Hugh was also happy with his dish. James says his meat as very chewy. Gael says it’s not good to serve something that takes chewing for a romantic dinner. I think the list of things you can’t have at a romantic dinner is awfully long: onions, garlic, broccoli and other cruciferous veggies, beans, fish, too much fat, etc etc… and now we have to add anything chewy or crusty to the list? What does that leave? Fried egg sandwiches? Hugh defends what they did, they cooked for the events that were listed, and had to appeal to a pedestrian crowd. Curtis nails him: “So you cook down to people?” Hugh says, “Are you going to pay the bill? Yeah, I’ll cook down to you any time.” I think he was answering a different question than what Curtis asked. I think Curtis was saying, “Did you cook down to these people because you thought they wouldn’t know the difference and they didn’t deserve your best effort?” and I think Hugh answered, “If someone pays me to cook steak and broccoli I will cook steak and broccoli for them, I won’t insist they try carpaccio or tartar or caviar.” But he came across as a bit of an ass.

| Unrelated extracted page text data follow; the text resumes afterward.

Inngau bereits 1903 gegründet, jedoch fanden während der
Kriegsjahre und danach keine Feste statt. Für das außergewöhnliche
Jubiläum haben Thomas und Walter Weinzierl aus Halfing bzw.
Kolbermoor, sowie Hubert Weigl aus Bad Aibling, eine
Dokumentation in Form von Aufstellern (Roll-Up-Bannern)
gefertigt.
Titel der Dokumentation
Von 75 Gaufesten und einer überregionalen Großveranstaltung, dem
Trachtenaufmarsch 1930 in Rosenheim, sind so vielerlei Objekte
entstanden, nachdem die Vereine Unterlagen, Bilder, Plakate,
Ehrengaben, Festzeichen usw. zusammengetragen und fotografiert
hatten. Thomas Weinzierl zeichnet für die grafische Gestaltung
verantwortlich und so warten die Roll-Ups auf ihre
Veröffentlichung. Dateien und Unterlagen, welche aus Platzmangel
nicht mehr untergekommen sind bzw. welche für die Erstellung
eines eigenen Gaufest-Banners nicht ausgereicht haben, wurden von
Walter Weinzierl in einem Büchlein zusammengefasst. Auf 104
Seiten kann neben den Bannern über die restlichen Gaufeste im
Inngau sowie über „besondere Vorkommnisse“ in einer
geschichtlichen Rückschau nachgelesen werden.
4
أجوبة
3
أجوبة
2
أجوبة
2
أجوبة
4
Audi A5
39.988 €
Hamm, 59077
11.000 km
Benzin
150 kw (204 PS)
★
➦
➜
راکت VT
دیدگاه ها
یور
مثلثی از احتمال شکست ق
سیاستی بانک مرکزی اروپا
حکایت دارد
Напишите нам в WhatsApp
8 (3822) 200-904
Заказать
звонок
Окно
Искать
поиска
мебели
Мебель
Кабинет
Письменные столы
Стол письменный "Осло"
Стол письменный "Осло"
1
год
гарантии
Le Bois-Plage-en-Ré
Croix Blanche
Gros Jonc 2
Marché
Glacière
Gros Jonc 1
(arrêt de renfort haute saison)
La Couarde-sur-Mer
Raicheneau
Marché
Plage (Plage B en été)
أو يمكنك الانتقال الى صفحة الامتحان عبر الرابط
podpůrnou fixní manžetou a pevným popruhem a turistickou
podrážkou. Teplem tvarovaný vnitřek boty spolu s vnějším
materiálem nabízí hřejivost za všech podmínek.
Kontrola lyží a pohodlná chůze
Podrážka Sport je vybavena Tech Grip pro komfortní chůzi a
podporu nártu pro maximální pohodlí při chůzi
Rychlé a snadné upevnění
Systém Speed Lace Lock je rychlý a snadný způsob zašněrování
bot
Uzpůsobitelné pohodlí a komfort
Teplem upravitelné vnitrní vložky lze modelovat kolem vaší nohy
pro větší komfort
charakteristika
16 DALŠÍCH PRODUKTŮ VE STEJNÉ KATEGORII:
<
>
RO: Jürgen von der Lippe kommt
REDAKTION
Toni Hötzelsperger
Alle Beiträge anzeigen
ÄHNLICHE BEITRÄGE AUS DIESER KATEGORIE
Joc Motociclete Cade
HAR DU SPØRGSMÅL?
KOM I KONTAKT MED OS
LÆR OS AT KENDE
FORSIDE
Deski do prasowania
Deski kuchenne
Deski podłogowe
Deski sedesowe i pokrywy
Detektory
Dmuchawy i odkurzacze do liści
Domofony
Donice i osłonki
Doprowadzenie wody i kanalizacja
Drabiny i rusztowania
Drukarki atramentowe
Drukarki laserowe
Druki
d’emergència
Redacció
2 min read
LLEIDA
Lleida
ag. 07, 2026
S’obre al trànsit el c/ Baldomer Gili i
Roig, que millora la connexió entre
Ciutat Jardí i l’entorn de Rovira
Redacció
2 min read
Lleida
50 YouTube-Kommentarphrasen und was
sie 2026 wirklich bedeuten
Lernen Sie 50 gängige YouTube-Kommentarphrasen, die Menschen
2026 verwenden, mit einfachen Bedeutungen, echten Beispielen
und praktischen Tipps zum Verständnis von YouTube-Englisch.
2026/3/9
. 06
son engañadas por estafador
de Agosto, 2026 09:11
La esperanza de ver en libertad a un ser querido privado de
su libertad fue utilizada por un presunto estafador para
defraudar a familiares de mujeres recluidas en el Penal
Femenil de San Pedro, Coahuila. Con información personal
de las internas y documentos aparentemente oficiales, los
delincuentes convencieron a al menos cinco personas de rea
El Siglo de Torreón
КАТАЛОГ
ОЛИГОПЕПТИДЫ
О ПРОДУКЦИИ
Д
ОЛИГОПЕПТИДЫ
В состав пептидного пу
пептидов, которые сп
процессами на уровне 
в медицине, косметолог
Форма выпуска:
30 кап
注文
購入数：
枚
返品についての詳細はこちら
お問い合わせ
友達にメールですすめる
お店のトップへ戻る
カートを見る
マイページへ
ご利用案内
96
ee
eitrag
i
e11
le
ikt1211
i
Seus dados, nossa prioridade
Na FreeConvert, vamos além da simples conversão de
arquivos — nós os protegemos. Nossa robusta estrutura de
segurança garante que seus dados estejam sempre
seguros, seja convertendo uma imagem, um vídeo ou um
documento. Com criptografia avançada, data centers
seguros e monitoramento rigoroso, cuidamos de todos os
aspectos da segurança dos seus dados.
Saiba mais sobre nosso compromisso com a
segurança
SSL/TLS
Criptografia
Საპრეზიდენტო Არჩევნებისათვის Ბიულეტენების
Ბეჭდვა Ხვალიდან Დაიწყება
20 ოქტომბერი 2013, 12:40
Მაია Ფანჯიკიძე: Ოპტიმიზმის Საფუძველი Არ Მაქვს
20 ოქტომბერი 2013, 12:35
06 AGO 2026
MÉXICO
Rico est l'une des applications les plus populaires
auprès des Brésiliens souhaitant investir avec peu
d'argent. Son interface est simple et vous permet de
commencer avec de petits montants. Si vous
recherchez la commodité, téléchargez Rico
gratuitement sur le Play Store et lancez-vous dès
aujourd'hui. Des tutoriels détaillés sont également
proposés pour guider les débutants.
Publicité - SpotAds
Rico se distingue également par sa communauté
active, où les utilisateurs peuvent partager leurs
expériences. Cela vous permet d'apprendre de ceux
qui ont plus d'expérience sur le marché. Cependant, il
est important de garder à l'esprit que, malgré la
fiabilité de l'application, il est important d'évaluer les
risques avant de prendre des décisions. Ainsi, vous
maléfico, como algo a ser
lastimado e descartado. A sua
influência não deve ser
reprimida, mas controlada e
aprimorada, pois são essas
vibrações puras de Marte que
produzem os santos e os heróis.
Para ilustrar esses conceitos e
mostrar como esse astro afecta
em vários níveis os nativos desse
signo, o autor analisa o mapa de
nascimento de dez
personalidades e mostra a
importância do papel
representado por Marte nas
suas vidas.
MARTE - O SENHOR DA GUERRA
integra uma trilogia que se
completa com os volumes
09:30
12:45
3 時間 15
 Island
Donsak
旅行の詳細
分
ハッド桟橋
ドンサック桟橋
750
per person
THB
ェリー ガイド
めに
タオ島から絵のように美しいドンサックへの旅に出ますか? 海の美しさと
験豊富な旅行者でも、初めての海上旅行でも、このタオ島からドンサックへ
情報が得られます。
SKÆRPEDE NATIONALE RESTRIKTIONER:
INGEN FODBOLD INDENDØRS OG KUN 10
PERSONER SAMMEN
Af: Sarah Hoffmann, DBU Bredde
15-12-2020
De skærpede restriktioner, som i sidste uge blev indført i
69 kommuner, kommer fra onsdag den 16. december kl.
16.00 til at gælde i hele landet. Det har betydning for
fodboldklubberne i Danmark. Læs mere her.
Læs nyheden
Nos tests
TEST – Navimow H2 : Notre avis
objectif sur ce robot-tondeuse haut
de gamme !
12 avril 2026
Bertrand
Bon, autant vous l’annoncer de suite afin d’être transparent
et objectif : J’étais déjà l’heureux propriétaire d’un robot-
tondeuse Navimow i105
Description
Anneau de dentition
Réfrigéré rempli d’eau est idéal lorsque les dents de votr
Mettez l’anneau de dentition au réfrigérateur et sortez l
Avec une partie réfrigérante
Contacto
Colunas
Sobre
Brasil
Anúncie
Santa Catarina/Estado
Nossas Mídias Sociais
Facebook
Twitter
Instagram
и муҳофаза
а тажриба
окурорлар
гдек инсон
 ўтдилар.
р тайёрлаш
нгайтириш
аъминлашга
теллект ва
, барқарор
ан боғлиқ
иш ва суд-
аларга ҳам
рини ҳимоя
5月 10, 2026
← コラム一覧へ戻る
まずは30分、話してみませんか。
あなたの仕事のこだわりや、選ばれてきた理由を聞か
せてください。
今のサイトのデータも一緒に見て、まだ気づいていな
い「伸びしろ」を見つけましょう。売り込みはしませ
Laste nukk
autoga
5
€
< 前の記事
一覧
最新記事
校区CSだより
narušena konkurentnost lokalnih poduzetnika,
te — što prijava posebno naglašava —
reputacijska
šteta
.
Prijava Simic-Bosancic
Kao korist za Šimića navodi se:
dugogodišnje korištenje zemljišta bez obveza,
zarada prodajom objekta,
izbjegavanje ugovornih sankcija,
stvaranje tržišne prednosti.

The judges deliberate. Gael lets Celina have it. Why didn’t she do a lobster pot pie with pretzel puffs? You know, I have a dim view of Gael Greene, but that sounds pretty good. Gail says they expect more elevated food at this point. I have to agree with that. They recap Traci’s dry tart and Hugh’s banal dish.
Celina loses. Her charity, Harvesters, will get something. Which is good since I don’t think she won anything. There’s something appealing about her, though. I liked her better here than on The Next Iron Chef.
Rant alert: There’s something very wrong with this season of Top Chef Masters. It goes beyond the lackluster cast and the stupid challenges, because tonight’s challenge was (culinarily) fine – great, in fact – but it was a bad episode, focusing on some random couple’s boring banality rather than the chefs and the food. The food, for the most part, wasn’t anything to write home about either, from what little we saw and heard of it. I wonder if the Elves are overextended and no longer have time to carefully edit the film, or if Lee Ann was the only one with any ideas and the skill to present them well for viewers. The food is an afterthought to stupid stunts. Like mothers. I’m hard core – I’ll watch until the well runs dry – but I no longer telling people, “Oh, this show is great, you have to see it!”